Wednesday, 17 August 2011

The paralysed cyclops

Just every so often a project - or even a single picture - is finished.

In most of the photography world, "finishing" a picture is (almost) just clicking the shutter button. The rest of the processing is a formality - whether it be film or digital. In the art world, finishing a picture can be a major event. In fact, many people say a picture is never finished, just "good enough". What is the difference?

Real art, I believe, is, as well as about looking and recording what is there, is about the processes of evaluating the marks placed on the paper, or canvas, and repeating them or re-doing them until they are right. This process of evaluation and development is what makes the difference between the fine qualities of marks or whatever seen in true art, and bad art or (sigh) most photography.
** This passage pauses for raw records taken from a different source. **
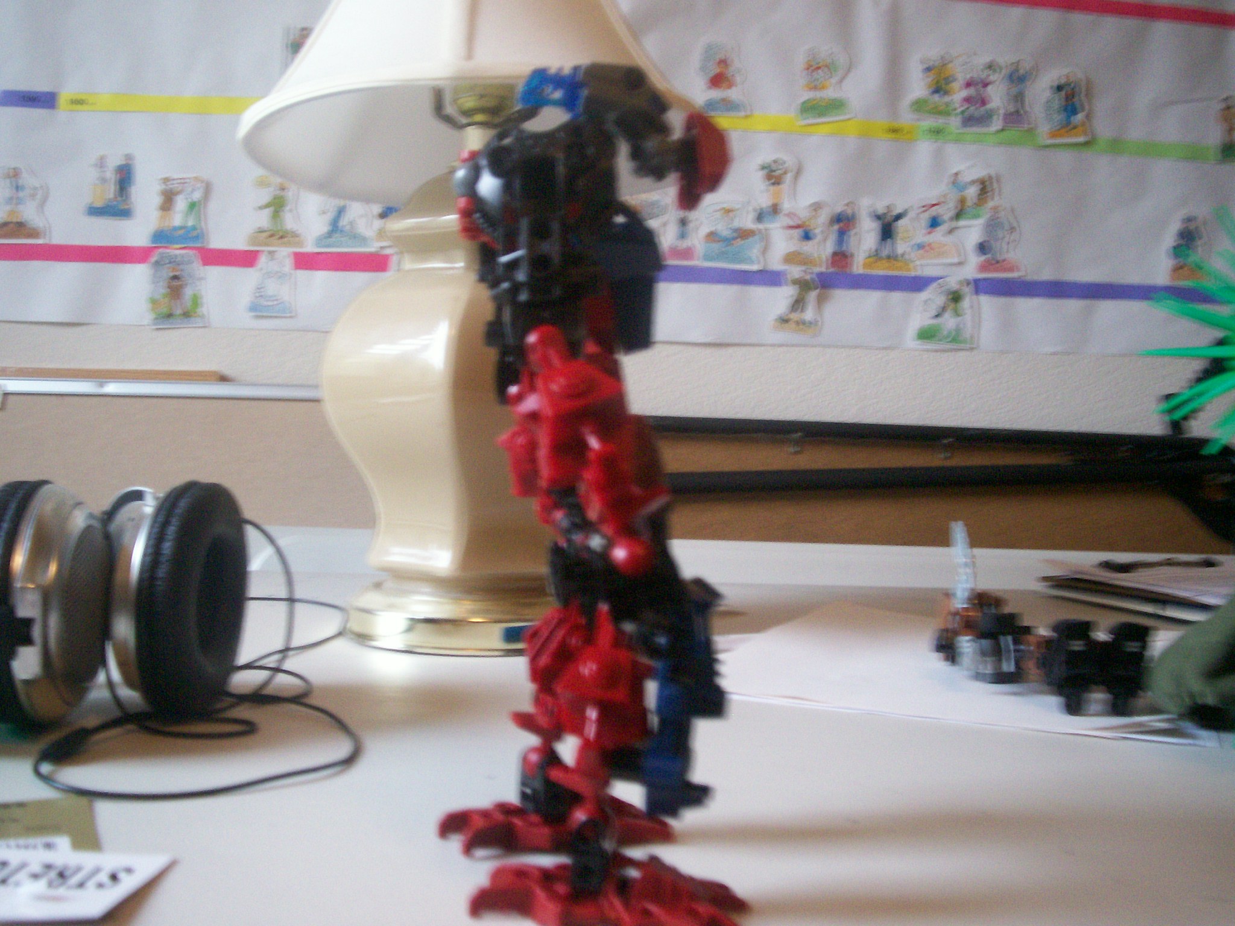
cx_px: 618
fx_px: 1284
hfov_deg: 51.4
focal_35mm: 36
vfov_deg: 39.7
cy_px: 463
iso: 200
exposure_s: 1/8.46
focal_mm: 5.9
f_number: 4.5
One of my artistic heroes is Frank Auerbach who would paint over and over a painting perhaps a hundred times, most times each being only loosely based on what came before, but always looking for that elusive "finished" painting.

I have set up a companion blog for my "finished" work, http://theparalysedcyclops.blogspot.com/. The title comes from a statement by David Hockney, saying that photography cannot be art because it only has one eye (the lens). In saying this, I think he is wrong occasionally, but (sadly) this is right most of the time. I hope my finished photographs are the exception rather than the rule. Please look at it. All this talk of camera mods and hacks would be quite empty if there was not an objective, and it gives my best attempt at showing that objective.